SaaS UX Design Case Study
Last updated
Last updated
Let’s do a quick teardown of a SaaS system process and see how it was improved to illustrate the importance of UX in SaaS.
MedRev is a SaaS system focused on reputation management in the healthcare industry. Users of the system are office managers, doctors, and administrators of healthcare providers offices, outpatient care, and hospitals. The system is built on Angular.io with a themed Foundation-based CSS framework and a Laravel back-end.
At a certain point, the front-end coder was asked to put together a set of pages and forms for showing a list of locations and adding new locations. The initial pages looked like this:
Initial Edit Location Information Continued
As you can see, the designs:
look fairly easy to use
Utilize the system theme fully
Are straightforward
The front-end developer did their job exactly as requested.
However, once the UX designer reviews the system, we take a different approach. The following questions start being asked:
Who is using this process?
What level of information management skills to they have?
Do they understand social media platforms?
At what point in the system are they using this process?
Are they using this process all the time or infrequently?
What is the goal of this process?
After these questions are asked and examined, it becomes clear that the process as it stands is not viable. Take a look at the answers:
Who is using this process? - Healthcare providers such as doctors, nurses, PAs, dentists, chiropractors, and other healthcare providers, office managers, hospital administrators, healthcare marketing staff, and most often front-desk staff at healthcare offices.
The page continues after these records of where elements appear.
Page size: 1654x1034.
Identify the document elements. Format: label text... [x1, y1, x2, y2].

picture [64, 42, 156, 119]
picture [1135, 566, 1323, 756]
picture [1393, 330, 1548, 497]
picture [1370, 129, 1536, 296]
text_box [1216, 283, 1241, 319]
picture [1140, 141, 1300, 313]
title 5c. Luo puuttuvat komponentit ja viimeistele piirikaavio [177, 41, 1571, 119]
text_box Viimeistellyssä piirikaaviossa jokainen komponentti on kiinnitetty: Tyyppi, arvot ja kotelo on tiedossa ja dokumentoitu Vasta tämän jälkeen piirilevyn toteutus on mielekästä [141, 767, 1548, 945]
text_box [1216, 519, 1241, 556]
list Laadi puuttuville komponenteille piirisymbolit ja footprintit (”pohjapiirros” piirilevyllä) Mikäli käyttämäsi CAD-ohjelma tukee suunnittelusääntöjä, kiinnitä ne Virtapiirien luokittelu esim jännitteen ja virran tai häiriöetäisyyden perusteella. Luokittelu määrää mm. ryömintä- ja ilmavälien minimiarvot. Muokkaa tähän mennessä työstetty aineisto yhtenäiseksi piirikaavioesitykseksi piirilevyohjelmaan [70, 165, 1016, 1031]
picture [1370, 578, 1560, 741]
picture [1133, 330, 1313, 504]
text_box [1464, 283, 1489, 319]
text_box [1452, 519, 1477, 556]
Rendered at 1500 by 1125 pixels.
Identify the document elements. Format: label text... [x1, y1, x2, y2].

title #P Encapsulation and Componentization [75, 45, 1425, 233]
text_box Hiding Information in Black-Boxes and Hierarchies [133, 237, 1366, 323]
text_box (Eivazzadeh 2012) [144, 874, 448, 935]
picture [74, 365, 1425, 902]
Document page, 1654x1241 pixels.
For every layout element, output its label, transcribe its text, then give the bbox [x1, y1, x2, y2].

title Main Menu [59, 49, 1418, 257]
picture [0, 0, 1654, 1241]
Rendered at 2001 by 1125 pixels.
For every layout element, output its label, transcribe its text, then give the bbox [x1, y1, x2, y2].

What level of information management skills to they have? - Most often, very little.
Do they understand social media platforms? - Most of the time, only as users in the system.
At what point in the system are they using this process? - The very beginning of their use of the system. This process is critical to the onboarding of new users and the setup of new customers.
Are they using this process all the time or infrequently? - Infrequently. This system is used at the very beginning, then not much (sometimes never) afterwards.
What is the goal of this process? - To create a new location so that the business can start using the system.
With these answers, it should be clear that a very, very simple process of flowing through this tool, with very clear instructions, is critical to the success of the business. Because this tool is just used once or rarely, the users have no way or reason to know ahead of time how to use the system and it becomes more valuable to have it clearly explained than to have it all grouped together (which could be useful if the users used this process all the time).
After the UX designer reviewed the system, a new design for each location was created as well as an entire process to help users quickly add new locations. The new process explained the critical aspects of each item while linking to help files where needed.
The designs shown above were only the first draft of the UX designers work, and final drafts are still in progress at the time of this writing. However, you can see from these designs that there is now a process with step by step instructions. This process figuratively ‘holds the user’s hand’ through the process of creating a new location and editing location information.
The difference from a user’s perspective is that with the UX designers work, they can now understand what they are doing and move through a complex process while seeing only the information they need at any given time. Whereas before, all data was available but not well described which made it somewhat overwhelming and fairly unintuitive. The users described would not have been capable of using the system as it was initially designed.
ProTip: This comparison highlights why it you need a UX designer in almost any SaaS system development process, and also why a single developer working on a SaaS project isn’t a good idea. The UX designer could not have coded this page, the front-end developer could not have efficiently created the logic to run the system, and the back-end developer could not have efficiently created front-end that elegantly transitions from mobile to desktop or created the process flows that the UX designer provided. Additionally, it would have been a time-consuming and complex task for all of these team members to work together on the project and meet deadlines without a project manager.
Once the initial processes are put in place and users are flowing through the system, the next step for the UX designer will be to review how users are using the system, check to make sure they are doing what the designer expected and help the product manager make changes that will enable users to better use the system. This again shows how a SaaS system is never ‘done’.